Собравшиеся медленно кивнули, и под конец согласился даже Гейрульф, а с ним и Фарман.
– Решено, – молвил Фарман. – Отправляйся в Эмнет. Разыщи мать мальчика и спроси, чей он сын.
Впервые за все это время заговорил целитель Ингульф, служитель Идун:
– Сделай доброе дело, Торвин, авось хуже не будет. Возьми с собой английскую девушку, Годиву. Она по-своему уже поняла то, что поняли мы: Шеф спас ее не ради любви; ему понадобилась приманка. Такое никому не понравится.
* * *
Сквозь острые спазмы, сменившиеся парализующей слабостью, Шеф смутно понял, что его военачальники затеяли свару. В какой-то момент Альфред пригрозил Бранду мечом – пустая бравада, которую тот отмел, как волкодав отмахивается от щенка. Шеф смутно помнил, как Торвин пылко просил о чем-то, о каком-то спасении или поездке. Но большую часть дня он сознавал лишь то, что его поднимают, пытаются напоить, удерживают при очередном приступе рвоты; иногда это были руки Ингульфа, иногда – Годивы. Хунд не пришел. Самым краем разума Шеф смекнул, что друг опасался за свою лекарскую отстраненность, которая могла пострадать при виде того, что он натворил. Теперь же, когда стемнело, Шеф ощутил себя выздоровевшим, уставшим и готовым заснуть, чтобы по пробуждении действовать.
Но сначала сон. Тот оказался с тошнотворным привкусом Хундова зелья, отдававшего мертвечиной и плесенью.
* * *
Он находился в теснине и медленно карабкался в гору, видя всего на несколько футов при бледном свете вечернего неба, которое маячило в далекой вышине: серый лоскут в обрамлении рваного контура ущелья. Он продвигался с мучительной осторожностью: нельзя ни споткнуться, ни сдвинуть камень, иначе что-то случится. Что-то такое, с чем не справится ни один человек.

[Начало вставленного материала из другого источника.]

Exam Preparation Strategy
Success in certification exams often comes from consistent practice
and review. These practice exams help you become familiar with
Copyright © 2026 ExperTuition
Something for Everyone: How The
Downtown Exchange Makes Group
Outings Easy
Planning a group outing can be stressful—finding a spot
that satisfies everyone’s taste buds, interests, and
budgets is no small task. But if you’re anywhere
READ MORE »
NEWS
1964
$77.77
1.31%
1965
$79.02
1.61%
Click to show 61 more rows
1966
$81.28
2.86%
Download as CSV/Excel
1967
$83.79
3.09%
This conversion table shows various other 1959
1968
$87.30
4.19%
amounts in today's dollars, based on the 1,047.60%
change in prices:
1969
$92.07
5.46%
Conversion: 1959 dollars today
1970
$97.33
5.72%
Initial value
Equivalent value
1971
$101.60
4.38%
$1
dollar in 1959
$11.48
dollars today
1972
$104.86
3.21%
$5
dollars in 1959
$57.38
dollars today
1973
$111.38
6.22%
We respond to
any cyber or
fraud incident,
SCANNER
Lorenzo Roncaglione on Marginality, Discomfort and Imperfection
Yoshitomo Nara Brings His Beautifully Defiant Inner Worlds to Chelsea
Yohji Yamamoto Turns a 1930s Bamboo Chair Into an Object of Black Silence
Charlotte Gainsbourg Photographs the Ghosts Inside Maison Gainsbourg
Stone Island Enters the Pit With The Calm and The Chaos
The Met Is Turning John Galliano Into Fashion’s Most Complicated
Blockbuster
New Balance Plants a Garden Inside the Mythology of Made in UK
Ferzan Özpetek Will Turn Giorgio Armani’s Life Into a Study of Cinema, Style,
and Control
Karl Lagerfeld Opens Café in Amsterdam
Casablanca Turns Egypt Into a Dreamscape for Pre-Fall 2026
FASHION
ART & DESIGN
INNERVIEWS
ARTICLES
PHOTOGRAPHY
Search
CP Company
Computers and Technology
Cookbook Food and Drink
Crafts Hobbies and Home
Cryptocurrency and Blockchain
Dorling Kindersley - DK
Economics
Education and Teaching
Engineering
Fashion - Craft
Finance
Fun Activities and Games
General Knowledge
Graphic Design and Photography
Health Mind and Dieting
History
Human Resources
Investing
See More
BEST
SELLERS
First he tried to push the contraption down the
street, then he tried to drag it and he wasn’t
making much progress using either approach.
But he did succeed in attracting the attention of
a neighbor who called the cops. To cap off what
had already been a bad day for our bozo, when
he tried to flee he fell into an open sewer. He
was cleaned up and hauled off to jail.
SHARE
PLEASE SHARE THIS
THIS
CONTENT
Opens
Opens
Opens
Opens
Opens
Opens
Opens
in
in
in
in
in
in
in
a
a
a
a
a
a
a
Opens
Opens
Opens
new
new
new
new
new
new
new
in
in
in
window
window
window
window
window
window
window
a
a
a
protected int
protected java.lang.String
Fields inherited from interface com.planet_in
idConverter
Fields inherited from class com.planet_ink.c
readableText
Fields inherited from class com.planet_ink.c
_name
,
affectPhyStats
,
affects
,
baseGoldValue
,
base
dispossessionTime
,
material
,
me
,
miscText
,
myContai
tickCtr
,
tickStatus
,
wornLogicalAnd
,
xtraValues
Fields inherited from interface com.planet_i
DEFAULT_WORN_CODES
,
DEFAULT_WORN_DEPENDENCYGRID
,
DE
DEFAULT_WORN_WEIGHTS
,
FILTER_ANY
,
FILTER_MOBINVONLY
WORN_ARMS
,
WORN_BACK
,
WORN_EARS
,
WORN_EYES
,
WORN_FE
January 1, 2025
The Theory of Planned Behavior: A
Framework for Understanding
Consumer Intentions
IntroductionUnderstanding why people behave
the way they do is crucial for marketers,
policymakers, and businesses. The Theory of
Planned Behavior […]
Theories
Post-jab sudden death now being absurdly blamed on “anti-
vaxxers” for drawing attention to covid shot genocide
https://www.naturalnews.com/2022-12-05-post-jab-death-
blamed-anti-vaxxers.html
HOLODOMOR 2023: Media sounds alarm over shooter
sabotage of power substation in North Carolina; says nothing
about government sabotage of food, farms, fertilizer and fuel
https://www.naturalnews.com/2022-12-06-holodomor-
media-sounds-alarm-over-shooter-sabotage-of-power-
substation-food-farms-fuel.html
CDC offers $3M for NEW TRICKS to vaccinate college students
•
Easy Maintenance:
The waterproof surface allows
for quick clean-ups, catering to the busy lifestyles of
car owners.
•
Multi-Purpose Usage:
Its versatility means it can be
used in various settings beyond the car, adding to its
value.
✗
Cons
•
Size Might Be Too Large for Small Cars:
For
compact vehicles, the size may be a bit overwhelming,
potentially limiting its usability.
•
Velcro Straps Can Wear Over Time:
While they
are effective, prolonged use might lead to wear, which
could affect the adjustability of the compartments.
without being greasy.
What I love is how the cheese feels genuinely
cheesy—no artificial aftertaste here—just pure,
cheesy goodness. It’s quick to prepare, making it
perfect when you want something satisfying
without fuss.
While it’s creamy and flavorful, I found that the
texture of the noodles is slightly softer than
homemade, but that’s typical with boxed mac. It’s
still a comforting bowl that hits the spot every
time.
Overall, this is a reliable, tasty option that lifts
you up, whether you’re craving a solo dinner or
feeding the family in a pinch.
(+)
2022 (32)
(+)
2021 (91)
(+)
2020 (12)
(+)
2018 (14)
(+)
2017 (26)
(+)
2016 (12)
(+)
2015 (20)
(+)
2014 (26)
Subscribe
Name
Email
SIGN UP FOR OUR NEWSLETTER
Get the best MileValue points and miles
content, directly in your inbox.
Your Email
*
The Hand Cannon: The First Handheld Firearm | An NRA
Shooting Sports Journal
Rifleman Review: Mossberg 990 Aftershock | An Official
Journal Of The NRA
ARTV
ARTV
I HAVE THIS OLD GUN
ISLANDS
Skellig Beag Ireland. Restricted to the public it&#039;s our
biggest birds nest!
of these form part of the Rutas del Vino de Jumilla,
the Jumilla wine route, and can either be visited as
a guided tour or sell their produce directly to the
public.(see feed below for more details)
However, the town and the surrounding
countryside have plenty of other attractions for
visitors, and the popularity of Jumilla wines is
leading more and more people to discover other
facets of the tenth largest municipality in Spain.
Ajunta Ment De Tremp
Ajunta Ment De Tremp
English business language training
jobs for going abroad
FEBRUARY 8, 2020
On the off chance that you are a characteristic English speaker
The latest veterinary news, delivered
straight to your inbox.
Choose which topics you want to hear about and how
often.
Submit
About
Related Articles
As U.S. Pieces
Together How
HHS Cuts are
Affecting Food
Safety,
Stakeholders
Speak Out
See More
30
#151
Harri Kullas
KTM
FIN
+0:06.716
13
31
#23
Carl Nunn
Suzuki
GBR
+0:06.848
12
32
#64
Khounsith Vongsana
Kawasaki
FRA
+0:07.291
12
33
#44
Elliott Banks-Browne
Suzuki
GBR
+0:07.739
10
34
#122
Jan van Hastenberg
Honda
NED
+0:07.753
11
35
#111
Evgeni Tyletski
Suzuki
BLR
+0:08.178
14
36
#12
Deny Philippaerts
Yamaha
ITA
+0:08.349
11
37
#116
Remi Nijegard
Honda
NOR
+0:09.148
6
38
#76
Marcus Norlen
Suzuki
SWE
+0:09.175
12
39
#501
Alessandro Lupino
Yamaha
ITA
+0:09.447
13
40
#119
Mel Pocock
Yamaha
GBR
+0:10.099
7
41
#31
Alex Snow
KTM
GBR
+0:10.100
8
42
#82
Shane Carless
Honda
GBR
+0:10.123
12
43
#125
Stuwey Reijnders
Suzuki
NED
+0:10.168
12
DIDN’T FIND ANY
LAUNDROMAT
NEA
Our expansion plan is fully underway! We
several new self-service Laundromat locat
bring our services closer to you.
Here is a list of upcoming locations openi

В руке у него был меч, едва блестевший в свете звезд. С мечом было что-то неладно: тот обладал собственной волей и полнился свирепым нетерпением. Меч уже погубил своего творца и хозяина и был бы не прочь повторить, хотя хозяином стал теперь он. Меч вздрагивал в руке и временами позвякивал, как будто ударялся о камень. Казалось, впрочем, что клинок осознавал необходимость таиться. Звук получался слышным только обладателю оружия. Его перекрывал даже шум воды на дне ущелья. Меч рвался убивать и был готов вести себя тихо, пока не выпадет случай.
Ввергнувшись в сон, Шеф, как бывало с ним часто, вполне осознавал, кем является теперь. На сей раз он был неимоверно широк в плечах и бедрах, а запястья оказались такими толстыми, что вздулись по кромкам золотых браслетов. Их тяжесть оттянула бы руки человеку поменьше; он же их просто не замечал.